Long Way Down is a young adult novel in verse written by Jason Reynolds. It was published on October 24, 2017 and it consists of 306 pages. The awards and nominees for the novel are:
- Printz Honor Book.
- Coretta Scott King author award.
- Newbery Honor.
Long Way Down is about the struggles of an African-American teenaged boy who wants to avenge his brother’s death. He takes his brother’s gun and he wants to kill the person who he thinks is his brother’s murderer.
I wanted to read this novel because although I have been reading a lot of novels with a similar theme of injustices and struggles of POC, this one has a unique spin that I never really read before. That unique spin being that it’s about a POC character who wants revenge. It’s a novel that really felt that it wasn’t repetitive (even though being repetitive is valid, considering that the struggles of POC and injustices is just as repetitive in our society).
What I find to be even more unique and new (to me personally) is how this novel is a novel in verse. I don’t think I’ve ever read a novel in verse with a storyline that revolves around a character on a path for vengeance. It also teaches me the various different styles in writing and inspires to me to want to attempt a similar style with my own stories.

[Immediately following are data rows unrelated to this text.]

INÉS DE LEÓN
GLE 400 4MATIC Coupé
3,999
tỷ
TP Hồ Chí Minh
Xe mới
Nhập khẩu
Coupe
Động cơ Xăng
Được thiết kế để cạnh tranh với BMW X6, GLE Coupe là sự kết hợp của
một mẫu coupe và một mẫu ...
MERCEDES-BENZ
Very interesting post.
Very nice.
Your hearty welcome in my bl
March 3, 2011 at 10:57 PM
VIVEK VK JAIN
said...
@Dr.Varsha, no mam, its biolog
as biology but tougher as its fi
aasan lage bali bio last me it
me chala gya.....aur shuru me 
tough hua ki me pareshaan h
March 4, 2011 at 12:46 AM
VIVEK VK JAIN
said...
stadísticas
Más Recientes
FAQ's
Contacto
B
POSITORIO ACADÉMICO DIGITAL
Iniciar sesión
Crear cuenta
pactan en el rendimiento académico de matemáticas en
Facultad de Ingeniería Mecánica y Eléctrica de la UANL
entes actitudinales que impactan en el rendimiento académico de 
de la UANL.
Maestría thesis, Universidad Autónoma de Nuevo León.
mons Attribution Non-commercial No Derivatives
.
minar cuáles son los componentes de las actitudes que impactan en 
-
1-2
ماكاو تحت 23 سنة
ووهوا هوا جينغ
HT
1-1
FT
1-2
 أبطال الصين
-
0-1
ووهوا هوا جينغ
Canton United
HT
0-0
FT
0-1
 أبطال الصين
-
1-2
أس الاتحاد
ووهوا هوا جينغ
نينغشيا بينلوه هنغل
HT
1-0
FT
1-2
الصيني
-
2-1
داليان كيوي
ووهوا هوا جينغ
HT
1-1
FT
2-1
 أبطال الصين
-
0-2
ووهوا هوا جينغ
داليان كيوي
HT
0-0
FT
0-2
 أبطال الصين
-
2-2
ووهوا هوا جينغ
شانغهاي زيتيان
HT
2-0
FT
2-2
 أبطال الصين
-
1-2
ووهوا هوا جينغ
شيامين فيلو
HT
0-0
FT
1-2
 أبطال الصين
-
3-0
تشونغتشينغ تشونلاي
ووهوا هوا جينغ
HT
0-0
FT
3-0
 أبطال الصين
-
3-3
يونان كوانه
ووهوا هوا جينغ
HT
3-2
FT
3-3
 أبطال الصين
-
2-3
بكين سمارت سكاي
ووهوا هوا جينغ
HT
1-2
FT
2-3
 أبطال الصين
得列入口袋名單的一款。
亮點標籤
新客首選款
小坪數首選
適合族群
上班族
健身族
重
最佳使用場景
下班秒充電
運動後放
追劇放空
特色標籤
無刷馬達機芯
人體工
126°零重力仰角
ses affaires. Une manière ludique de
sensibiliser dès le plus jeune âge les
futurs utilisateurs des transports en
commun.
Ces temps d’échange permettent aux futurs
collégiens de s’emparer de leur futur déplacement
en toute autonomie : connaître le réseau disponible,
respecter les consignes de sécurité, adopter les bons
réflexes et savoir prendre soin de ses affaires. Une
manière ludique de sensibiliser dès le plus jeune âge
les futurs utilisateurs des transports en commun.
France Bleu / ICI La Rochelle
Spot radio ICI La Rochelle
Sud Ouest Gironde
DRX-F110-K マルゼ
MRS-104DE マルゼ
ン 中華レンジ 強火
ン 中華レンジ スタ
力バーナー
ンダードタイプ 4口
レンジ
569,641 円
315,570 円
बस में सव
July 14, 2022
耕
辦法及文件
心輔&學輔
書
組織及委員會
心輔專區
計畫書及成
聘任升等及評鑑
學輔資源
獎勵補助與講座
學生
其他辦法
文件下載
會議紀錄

I would read this novel as a group with my students, but I would also recommend individual reading. I think that since the story involves guns and vengeance, even though it’s more implied than depicted in nitty-gritty details, I would recommend it to sixth graders and up. Even so, I would still make sure that the students are aware of what they will be reading about.

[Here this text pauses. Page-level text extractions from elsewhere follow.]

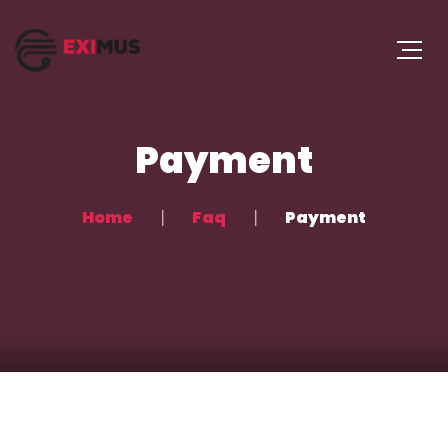
Payment
Home
Faq
Payment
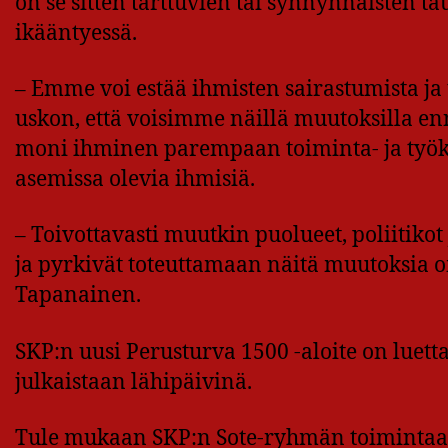
on se sitten tarttuvien tai synnynnäisten t
ikääntyessä.
– Emme voi estää ihmisten sairastumista ja
uskon, että voisimme näillä muutoksilla 
moni ihminen parempaan toiminta- ja työ
asemissa olevia ihmisiä.
– Toivottavasti muutkin puolueet, poliitikot
ja pyrkivät toteuttamaan näitä muutoksia o
Tapanainen.
SKP:n uusi Perusturva 1500 -aloite on luett
julkaistaan lähipäivinä.
Tule mukaan SKP:n Sote-ryhmän toimintaa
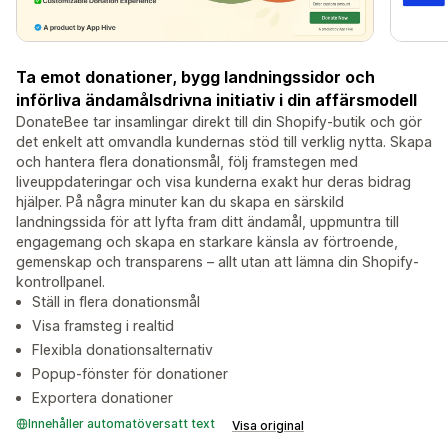
Ta emot donationer, bygg landningssidor och
införliva ändamålsdrivna initiativ i din affärsmodell
DonateBee tar insamlingar direkt till din Shopify-butik och gör
det enkelt att omvandla kundernas stöd till verklig nytta. Skapa
och hantera flera donationsmål, följ framstegen med
liveuppdateringar och visa kunderna exakt hur deras bidrag
hjälper. På några minuter kan du skapa en särskild
landningssida för att lyfta fram ditt ändamål, uppmuntra till
engagemang och skapa en starkare känsla av förtroende,
gemenskap och transparens – allt utan att lämna din Shopify-
kontrollpanel.
Ställ in flera donationsmål
Visa framsteg i realtid
Flexibla donationsalternativ
Popup-fönster för donationer
Exportera donationer
Innehåller automatöversatt text
Visa original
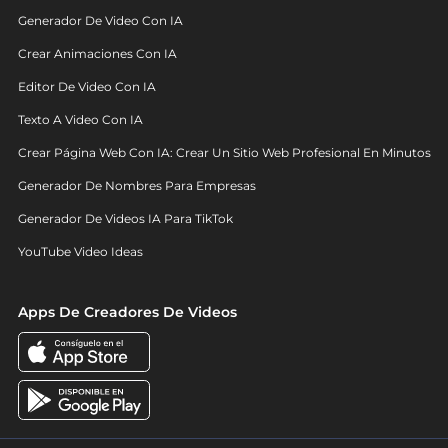
Generador De Video Con IA
Crear Animaciones Con IA
Editor De Video Con IA
Texto A Video Con IA
Crear Página Web Con IA: Crear Un Sitio Web Profesional En Minutos
Generador De Nombres Para Empresas
Generador De Videos IA Para TikTok
YouTube Video Ideas
Apps De Creadores De Videos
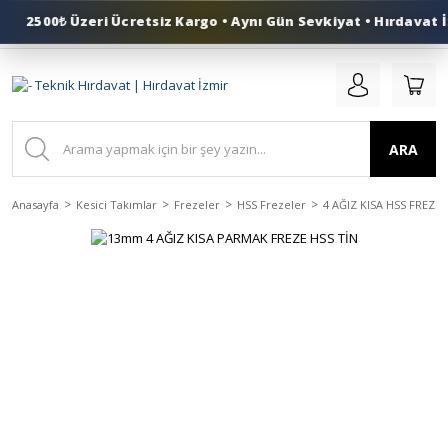
2500₺ Üzeri Ücretsiz Kargo • Aynı Gün Sevkiyat • Hırdavat İ
0 (553) 324 41 50
ARA
Anasayfa
Kesici Takımlar
Frezeler
HSS Frezeler
4 AĞIZ KISA HSS FREZE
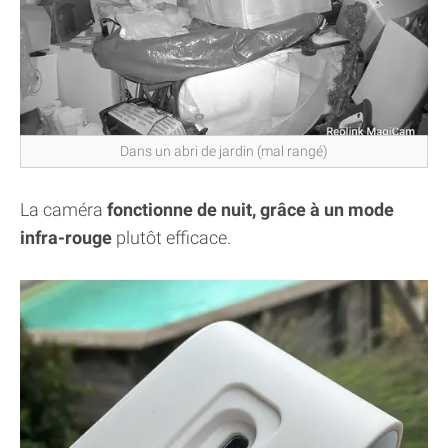
Dans un abri de jardin (mal rangé)
La caméra
fonctionne de nuit, grâce à un mode
infra-rouge
plutôt efficace.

I especially think that this novel will easily capture students’ attention because since it’s a novel in verse, the page aren’t cluttered up with words like the usual novel. Not that that should be an excuse for students to not read, a novel in verse with a unique story like this can easily grab students’ attention and hang on to it.
For read alouds, I would especially read:
- Pg. 8, “Comparing Sadness”.
- Pg. 10, “Shawn’s Death”.
In general, I’m really interested in movies, tv shows, novels, graphic novels, and video games that have a story about revenge. The genre isn’t new to me and I really enjoy it, but it’s the first time I’m experiencing a novel in verse with POC characters with a story about revenge. I think it’s very interesting and this novel in particular has such a unique take to it.
I want to explore more novels similar to this one with revenge plots that focus more on POC lives and struggles. This novel was a very fun read and kept me hooked to the very end.
2 thoughts on “Long Way Down Reflection”
Thanks for your book review! I especially appreciated that you included poems from the novel. I was interested in reading your review because Long Way Down is on my list as well, but I haven’t gotten around to reading it yet.
After reading your review, I’m really excited to pick it up!
It sounds like there are some really great opportunities for an instructional approach to this novel. The idea of vengeance and “acceptable” violence is so important to discuss with our young students. It sounds like they might really relate to Long Way Down.
This is one of my books chosen for this course. It is an excellent read! Jason Reynold’s other books are great too! I think the ending would be perfect for unpacking in a classroom, as well as other parts of the book. Pairing this with one of his other novels would be a good unit for upper high school.